Con il passare degli anni riuscì anche a realizzare il sogno di giocare in Serie A e con la maglia azzurra. Ma nel 2009, per due volte nel giro di neanche tre mesi, Balotelli si sarebbe accorto che non c’è traguardo che possa cancellare l’ignoranza. Ad aprile «Il passaggio all’età adulta da questo punto di vista. Durante Juventus-Inter me ne hanno dette di tutti i colori, “Scimmia”. “Negro”. “Torna in Africa”. I buu… Moratti dichiarò che per la rabbia avrebbe ritirato la squadra dal campionato…».

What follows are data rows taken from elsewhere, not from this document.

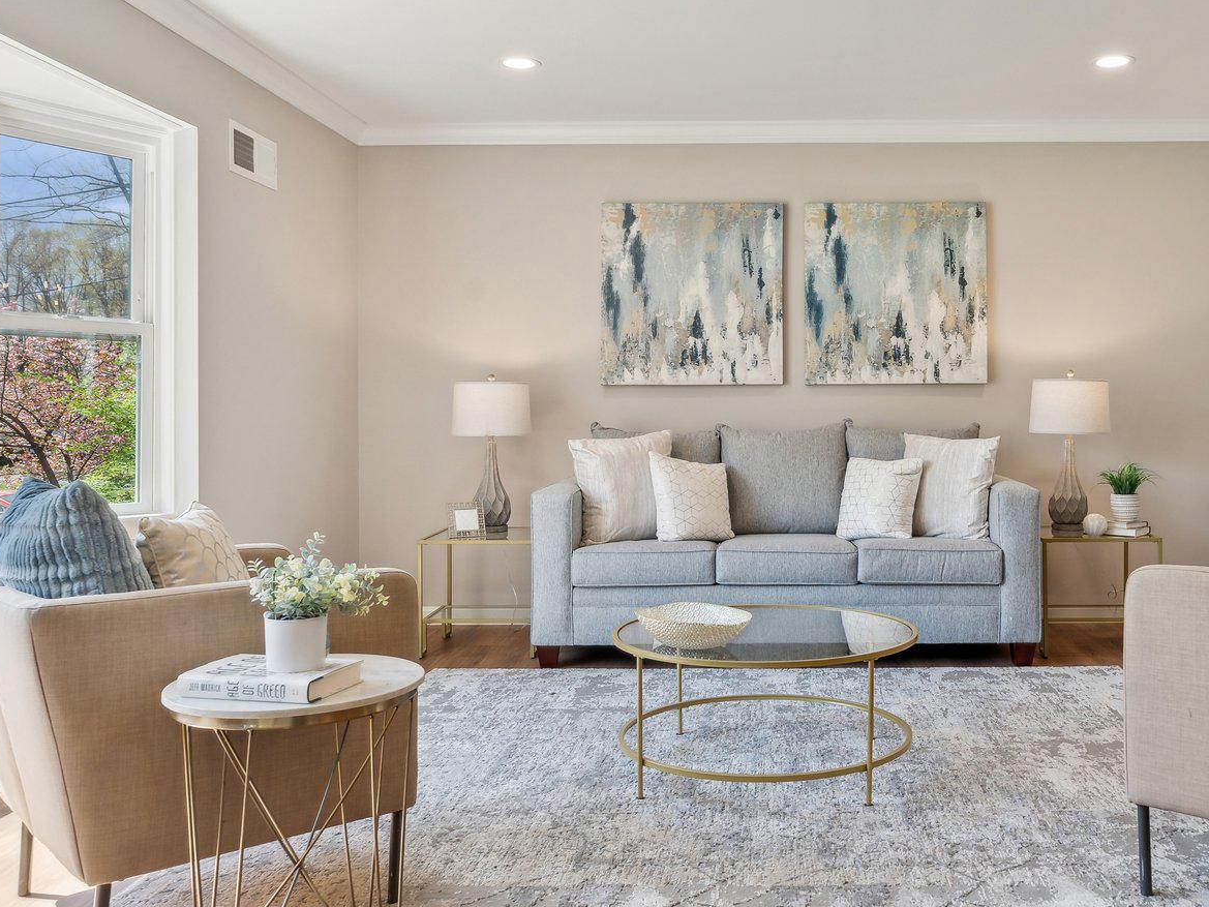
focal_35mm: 32
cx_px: 779
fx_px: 1118
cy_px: 422
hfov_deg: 55.9
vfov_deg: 44.1
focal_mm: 19
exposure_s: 1/30
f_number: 8
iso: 200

E poi a giugno: esterno di un bar di Roma, zona Ponte Milvio, a un tavolino l’Under 21 quasi al completo. «Mentre stavamo chiacchierando, da lontano spunta una moto e uno dei due urla forte: “Negro!”. “Negro schifoso!”. “Negro di merda!”. Poi si avvicinano, rallentano e mi lanciano un casco di banane. Come se fossi una scimmia. Hanno anche sbagliato mira, colpendo la cameriera del bar al posto mio».
L’amarezza di allora si moltiplicò un giorno a Coverciano: dalla strada gli urlarono «Non esistono negri italiani!» mentre si allenava con i compagni. E non è diminuita oggi, a leggerlo in «Demoni». «Non sono sicuro che l’atteggiamento della gente sia migliorato. Ci sono molte più persone di colore e quindi, anche se si tenta di accoglierle e di accettarle tutte, non credo si riesca fino in fondo a farlo». Però in Balotelli è cambiata la consapevolezza, forse anche la lucidità nel leggere certe pagine della sua vita: «Il Medioevo è finito, è ora che se ne accorgano tutti… Il cambiamento è in mano alle nuove generazioni; ai nostri figli bisogna insegnare che siamo tutti uguali… Dovrebbe essere scontato, quasi banale, ma non lo è. Poi i miei figli Pia e Lion lo racconteranno ai miei nipoti, e allora le future generazioni saranno più a posto di noi, questo sì. Ma di certo, fossi stato bianco, avrei avuto meno problemi».